Cross-triggering may be used for more than stopping. It is possible to use this kind of mechanism to cause other interactions, some of which may be safer. For example, in a storage application, the stop of one could trigger a specific nonmaskable interrupt (NMI) to allow the servo controller to gracefully stop the head.
Like in-circuit emulators, trace is no longer as valid as it once was. The traditional approach is to attach a logic analyzer to the chip bus (address + data + control). The logic analyzers traditionally had internal setups to allow naming the collection of pins to make triggering and analysis easier. With the increasing use of on-chip memory and cache, the logic analyzer approach does not work well. If an attempt is made to force all accesses to show up externally and disable cache, the behavior is usually very different from what happens in a real run.
Some processors include a form of on-chip trace. This involves the use of logic to control how/what is collected. It may also include on-chip trace memory (a buffer to store results) and/or dedicated pins to send the trace off-chip.
Most digital signal processors (DSPs) include a simple control-flow trace buffer. These collect the last few control-flow changes branches, calls, returns, and possibly interrupts which can be examined only when the processor stops. The purpose is to provide some context in the debugger for how the code got to the place where it stopped. Coupled with well-placed breakpoints, this can be used to track down complex problems, which cannot be analyzed by looking only at the current memory contents.
A few processors provide far more sophisticated on-chip trace, often as an optional add-on because it involves a whole macrocell of additional logic. For example, the ARM series of processors provide the ETM trace, and LSI Logic has E-JTAG trace, and Motorola Mcore had the Nexus trace. When the trace buffer is external, these use few pins with compressed output. The small number of pins being driven at slower rates, makes it an attractive option. But, for very fast processors, on-chip buffers are usually required to keep up with the rate, at the sacrifice of trace depth. On-chip trace units can provide very sophisticated control.

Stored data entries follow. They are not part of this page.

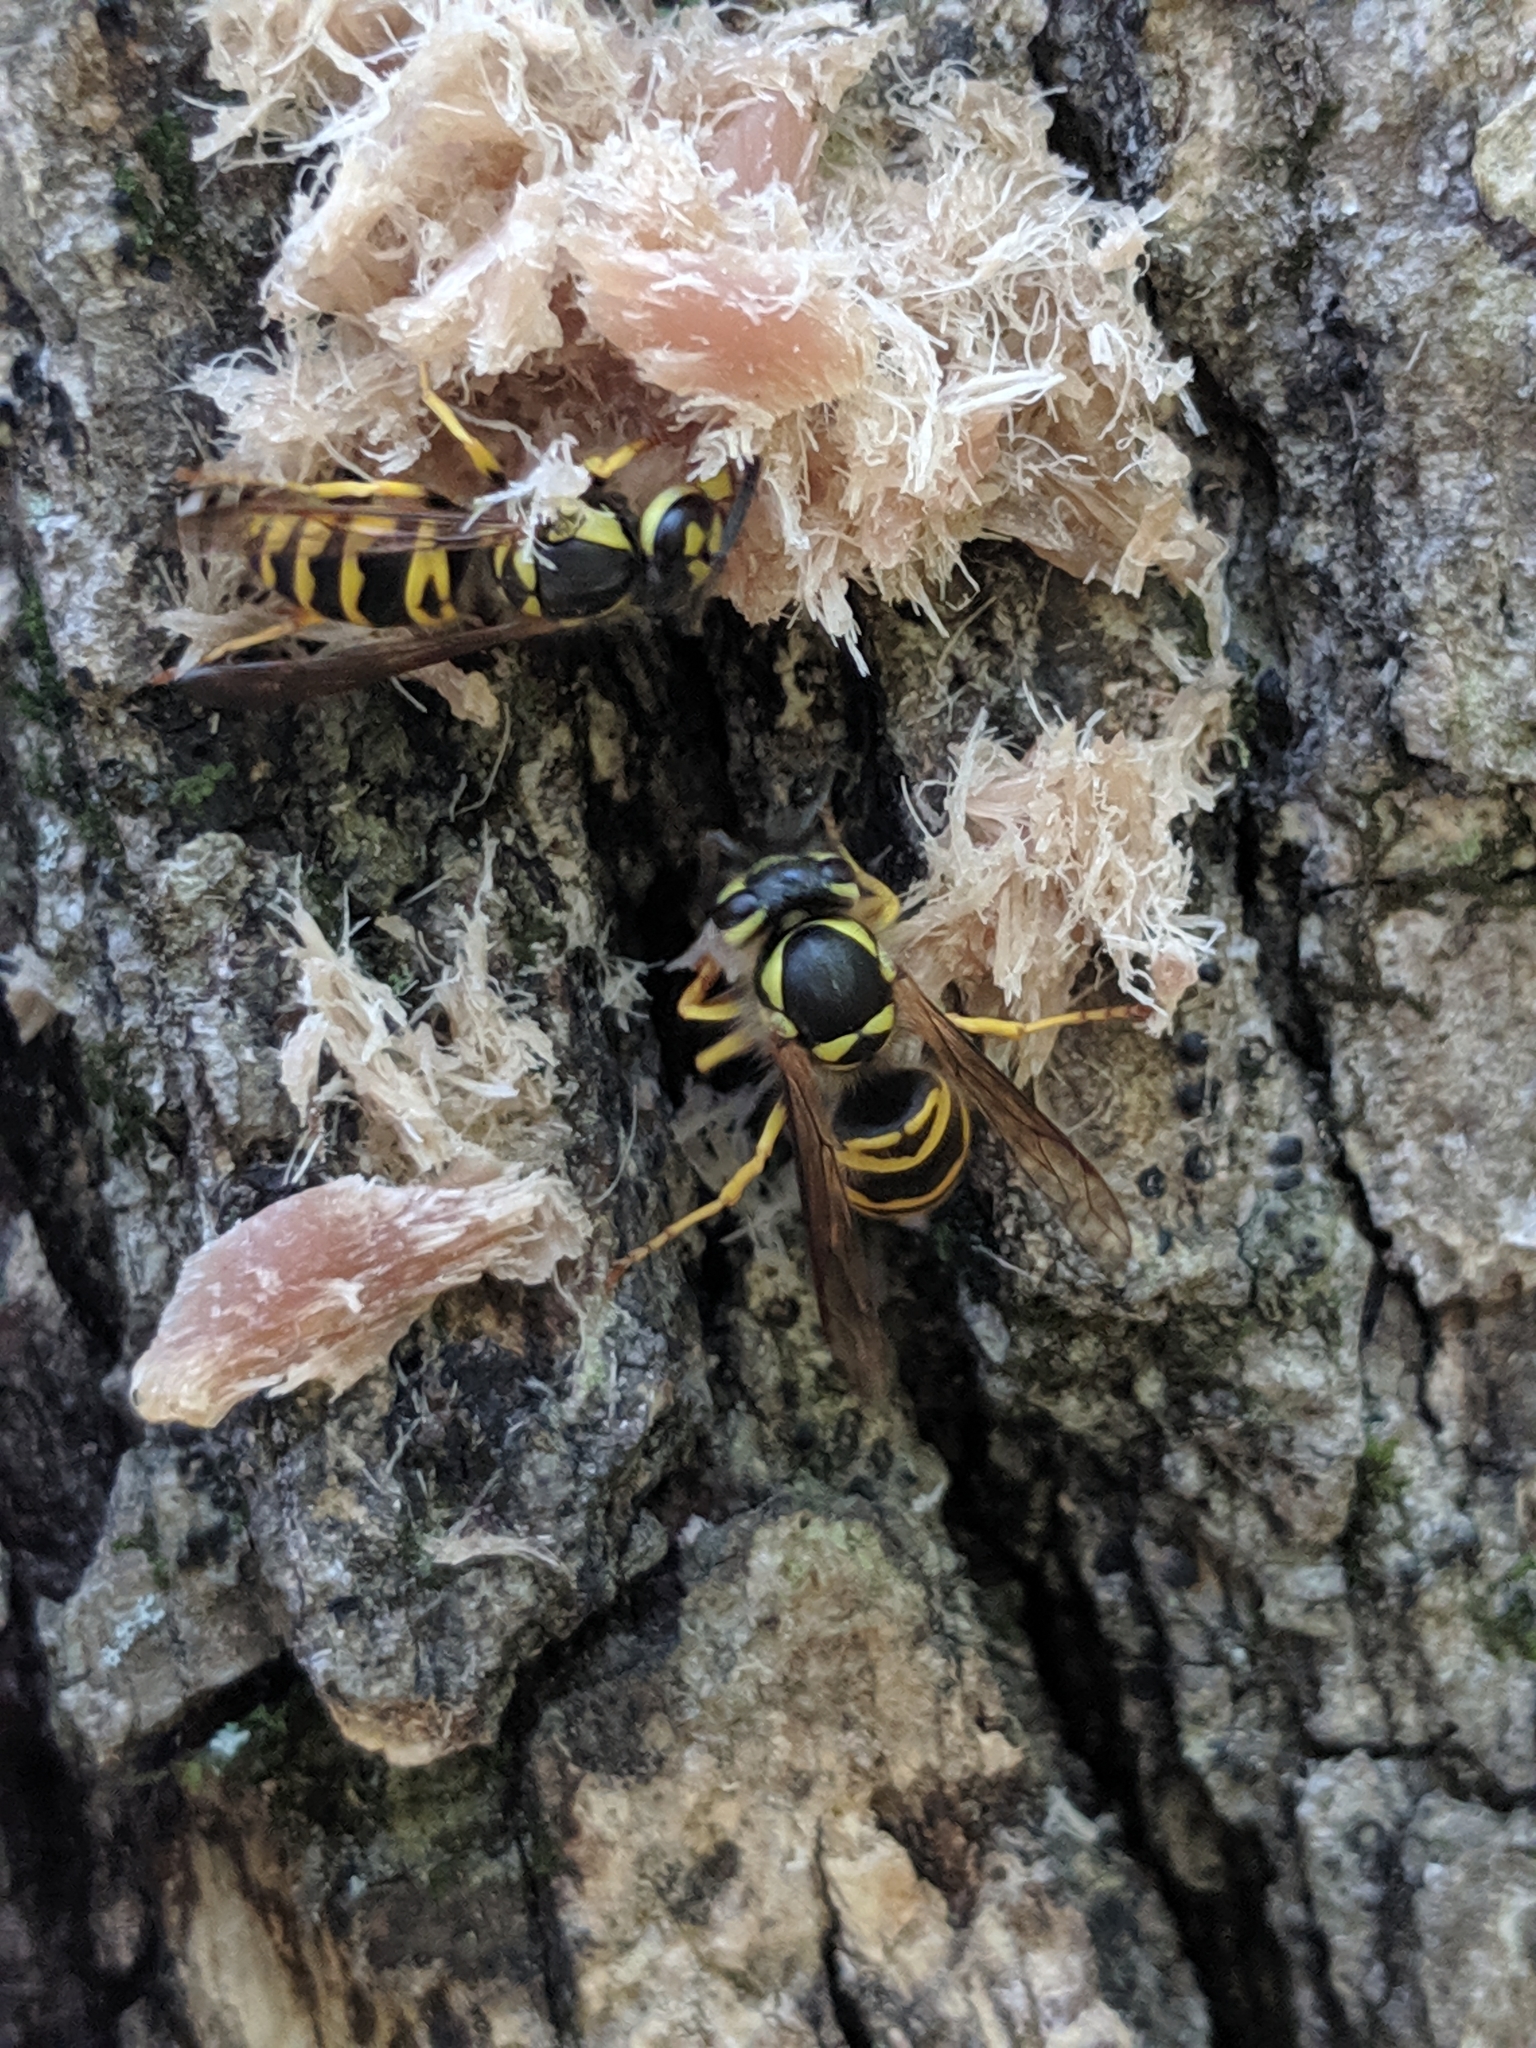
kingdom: Animalia
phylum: Arthropoda
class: Insecta
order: Hymenoptera
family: Vespidae
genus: Vespula
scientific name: Vespula maculifrons
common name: Eastern yellowjacket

Currently none of the trace units provide trace beyond the processor itself. As more designs move to multicore, it will be important to trace shared memory and bus accesses (data trace).

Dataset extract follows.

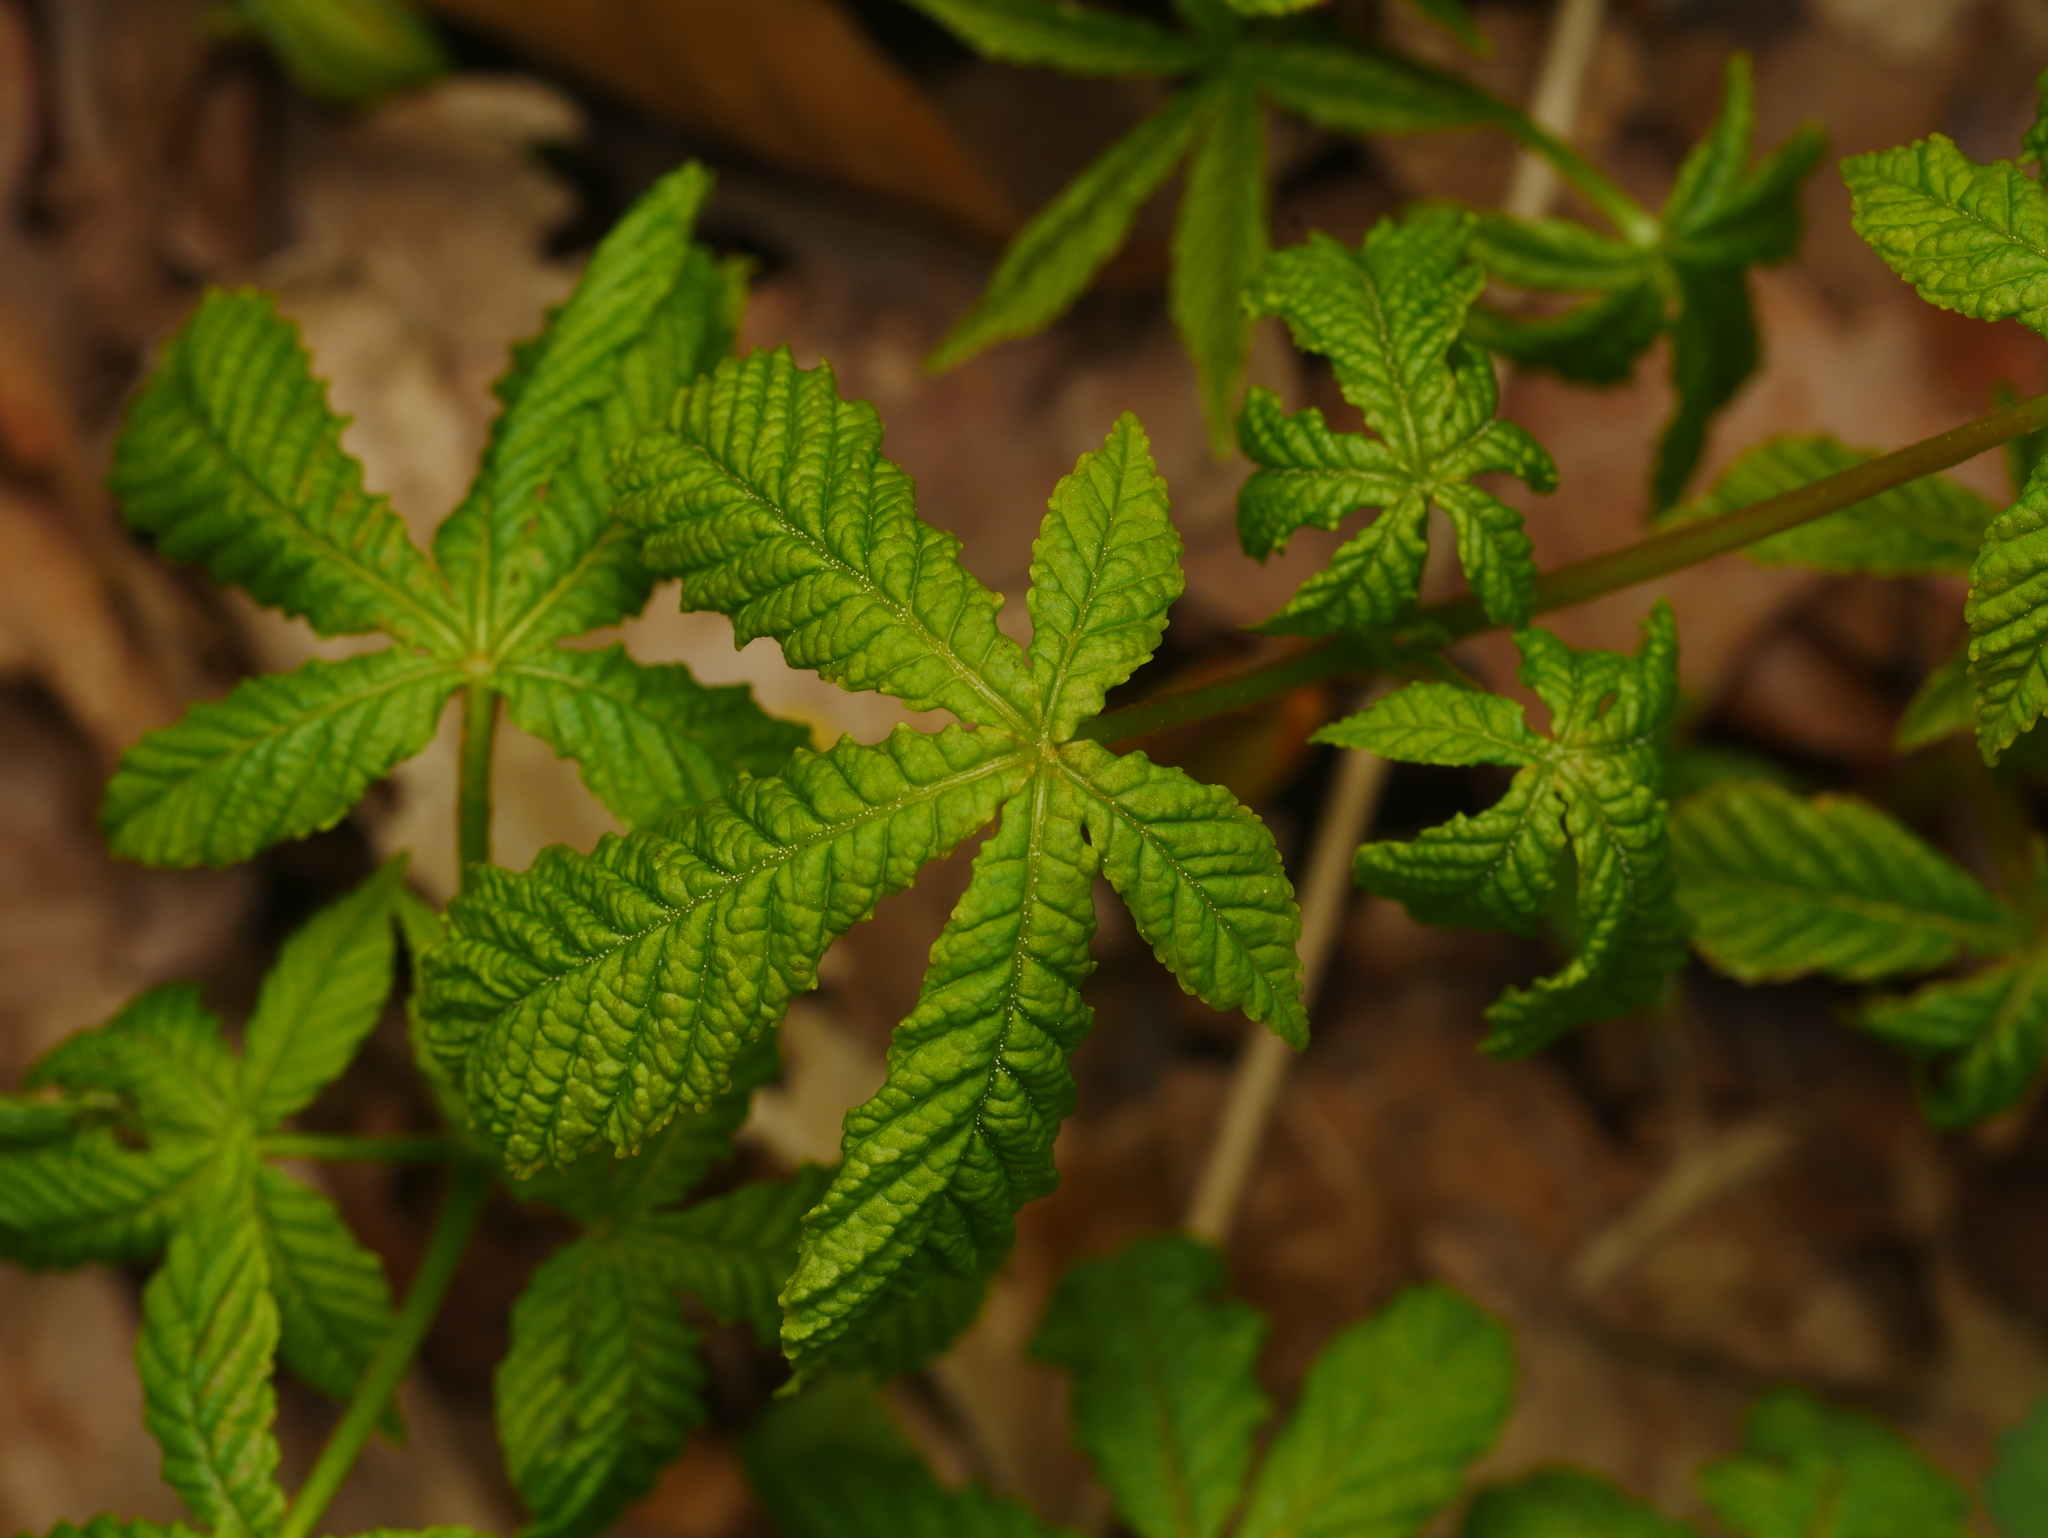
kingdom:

Traditionally, print debugging also known as logging was done using a serial channel and a terminal or PC. Some processors now contain a back-channel mechanism for debugging. These back channels usually consist of registers visible on the processor and the JTAG TAP. The processor and debugger can send and receive data across these registers while the processor is running. So, the application, a thread, or a monitor, can write data across this channel as fast as it will accept data, and the debugger or other client on the host can pull it off. Data can be pushed onto the processor from the host as well.
The advantage of back-channel schemes is that no additional devices, pins, or resources are needed to facilitate this. The main drawback: They are not deterministic in terms of rate since the host may take longer to get the data off in one run vs. another.
This article is based on excerpts taken from ESC class # 553, Developing embedded software in multi-core SoCs.